All of the 19 economists surveyed expect the Reserve Bank of Australia (RBA) to leave the cash rate at a 49-year low of three per cent following its board meeting this Tuesday.
AMP Capital Investors senior economist Robert Cunneen said recent economic data and indicators of improved consumer and business confidence pointed to growth picking up in the second half of 2009.
“There’s no real impulse for the central bank to change at this point in time,” Mr Cunneen said.
The last change to the cash rate was in April, when the RBA delivered a 25 basis point cut.
The minutes of the June board meeting said the economic outlook was for a “fairly gradual expansion getting underway later in the year” despite spare capacity tending to increase and inflation tending to decline.
One indicator that suggested consumer confidence was growing was retail sales, which had risen for three months in a row.
Retail turnover rose 7.4 per cent between September last year and May compared with a paltry 0.4 per cent increase in the preceding eight months, as government cash handouts and low interest rates boosted disposable income.
National accounts data published on June 3, the day after last month’s RBA board meeting, showed Australia dodged recession in the March quarter when gross domestic product (GDP) advanced 0.4 per cent.
While the view was unanimous that there would be no move this month, market economists had differing views about the period ahead.
Economists at Citi expect the RBA to raise the cash rate 25 basis points in the December quarter and by a further 50 basis points in the first three months of 2010.
“The RBA has to take a 12- to 18-month forward view on the outlook for the economy,” Citi economists Josh Williamson and Paul Brennan said in a research note.
“By December, when we think the (RBA) board will decide to initiate the first tightening, it will need to be considering whether the current historically low level of interest rates, which were set for what seemed like a severe recession in Australia, is still appropriate.”
By contrast, AMP said the RBA would deliver a further 75 basis points worth of easing in the second half of calendar 2009.
“Financial markets have stabilised, however economic activity is probably going to weaken for both the June and the September quarter in particular,” AMP’s Mr Cunneen said.

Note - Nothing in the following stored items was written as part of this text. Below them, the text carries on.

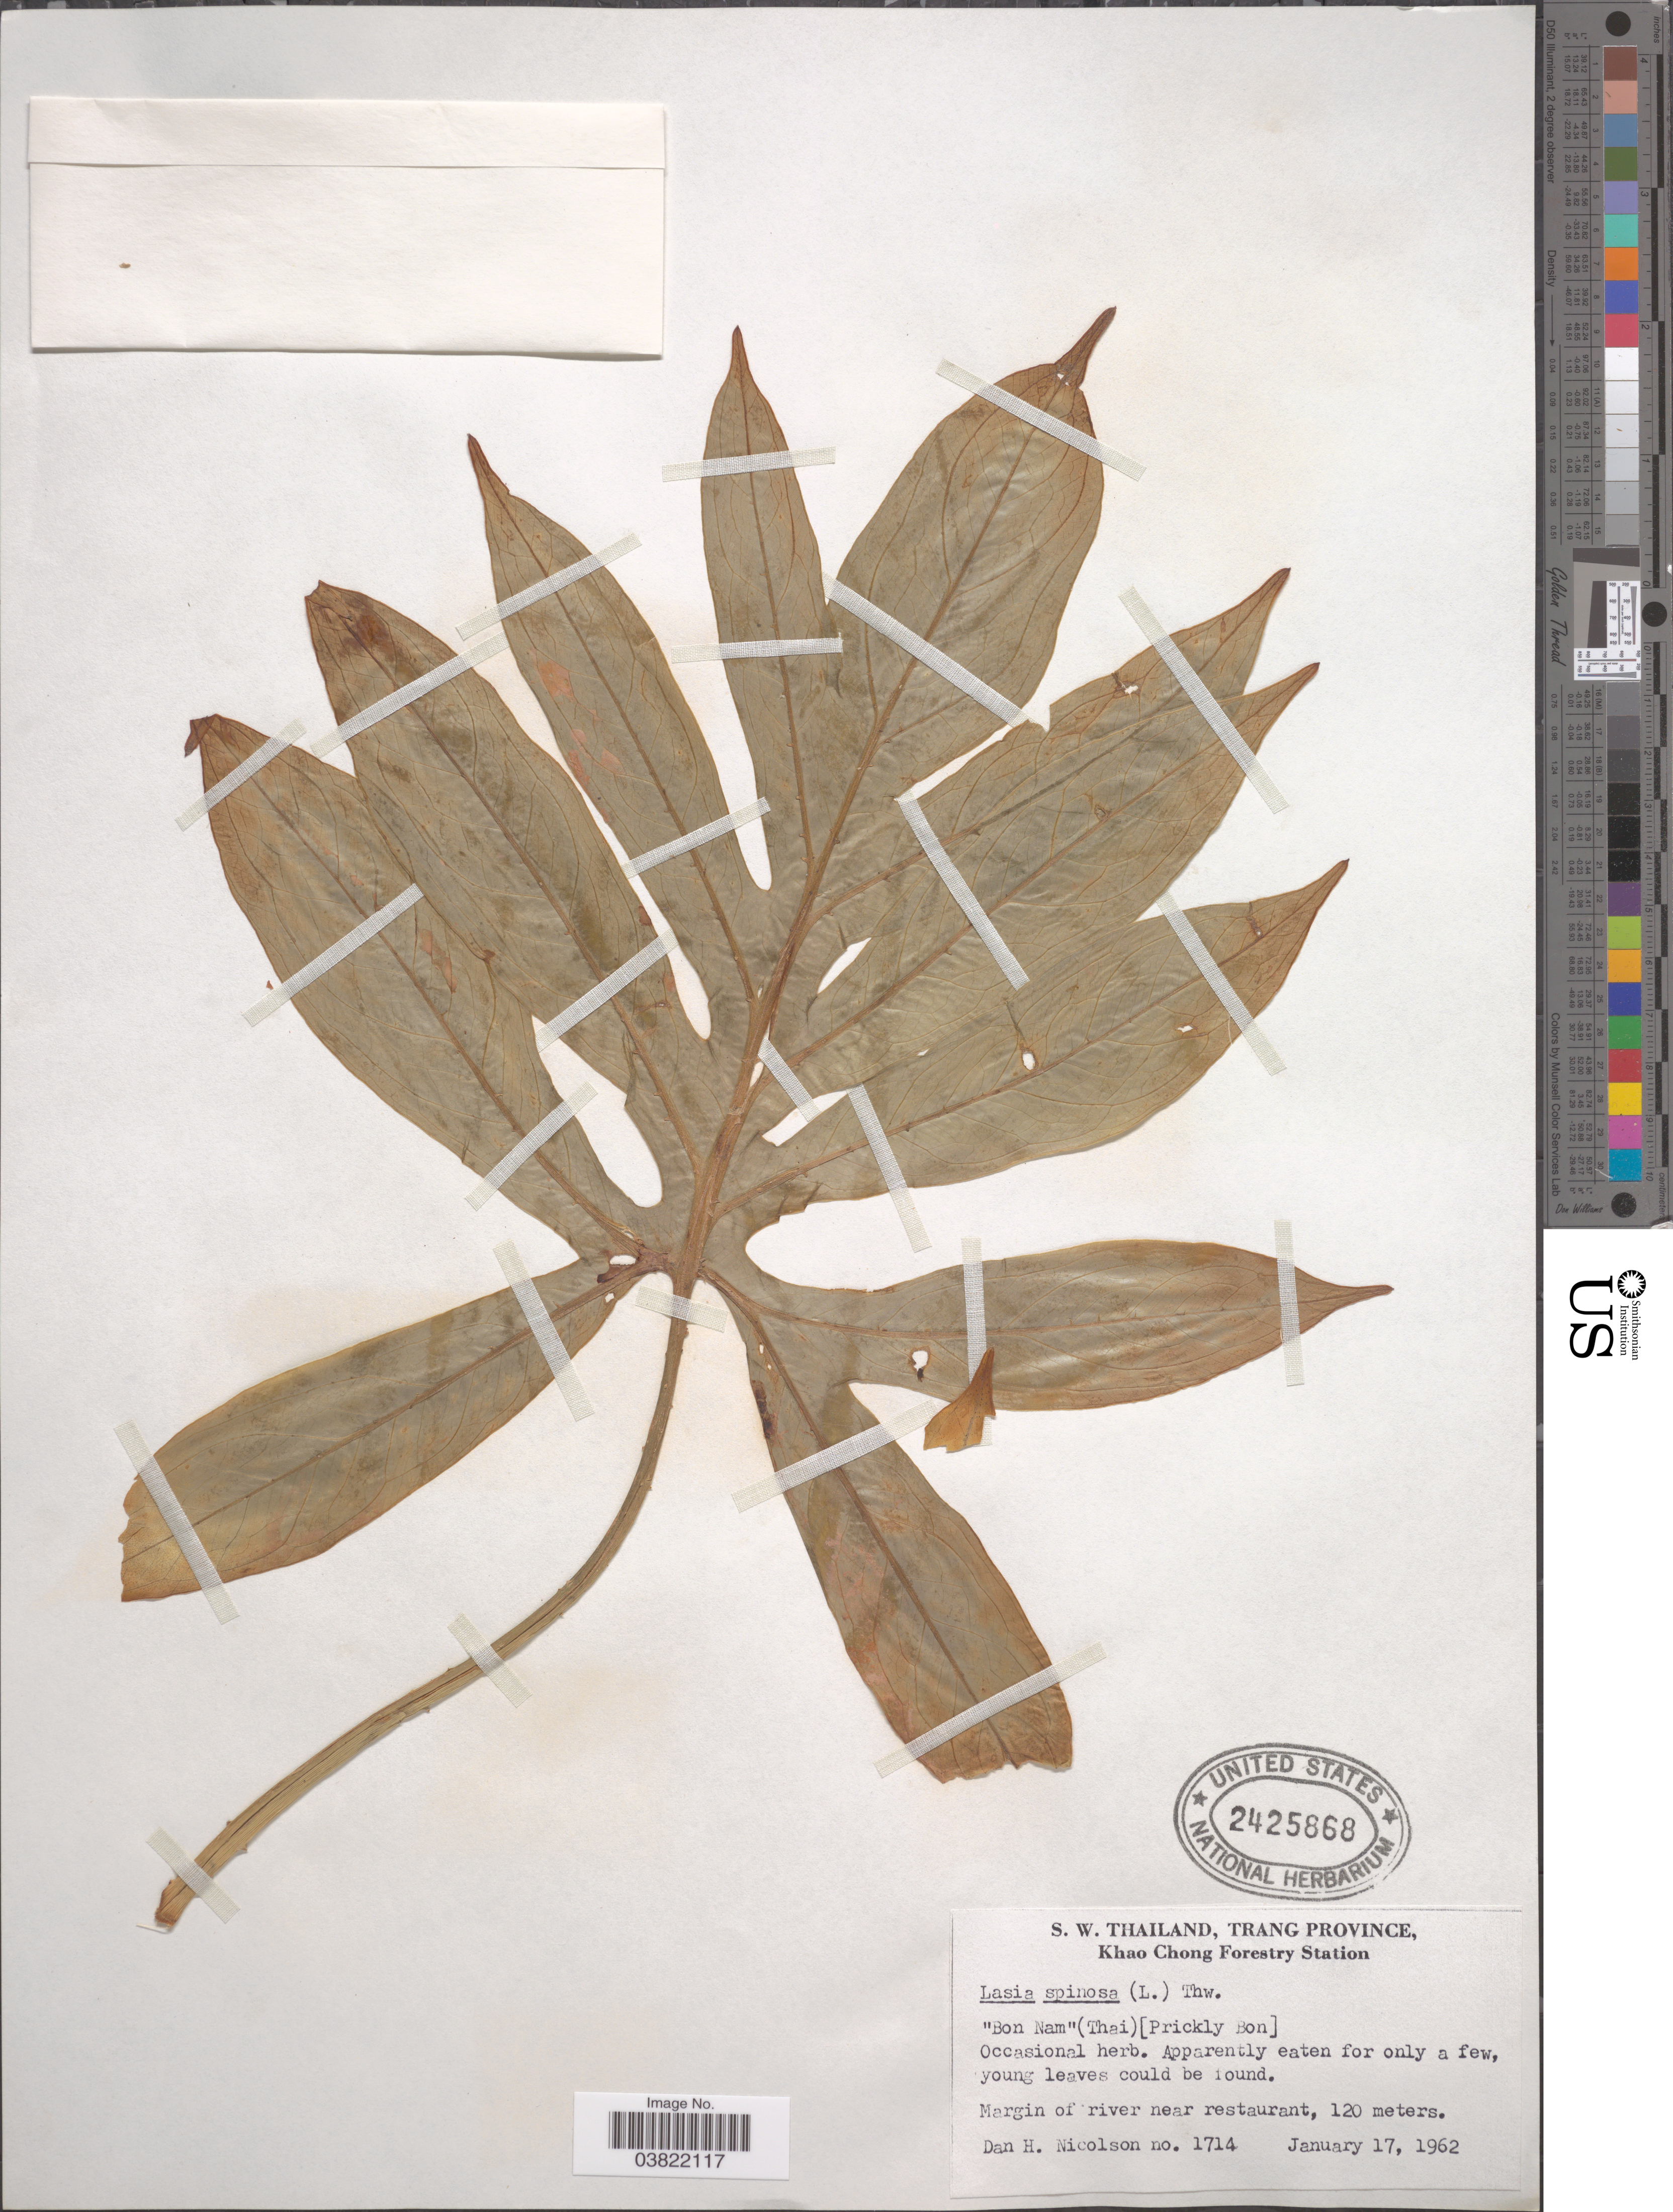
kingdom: Plantae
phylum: Tracheophyta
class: Liliopsida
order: Alismatales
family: Araceae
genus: Lasia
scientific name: Lasia spinosa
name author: (L.) Thwaites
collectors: D. H. Nicolson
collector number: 1714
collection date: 1962-01-17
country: Thailand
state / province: Trang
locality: S. W. Thailand, Khao Chong Forestry Station. Margin of river near restaurants.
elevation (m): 120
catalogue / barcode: US 2425868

“In an environment where the economy is contracting and inflation pressures subsiding, there is scope for a further interest rate cut.”
The survey’s median forecast for the cash rate by the end of the March quarter of 2010 was 2.75 percent.
Commonwealth Bank of Australia (CBA) senior economist John Peters said the RBA and government had scope to do more should international conditions worsen.
“Most of the other advanced economies have shot all their bullets – they’ve got zero interest rates and they’ve blown their budgets to smithereens,” Mr Peters said.
“We’ve only got minuscule deficits compared to them in terms of percentage of GDP.”
But the RBA’s extra bullets were unlikely to be called upon, Mr Peters said.
The CBA had forecast that a 25 basis point cut in the September quarter had only a 60 to 40 per cent chance.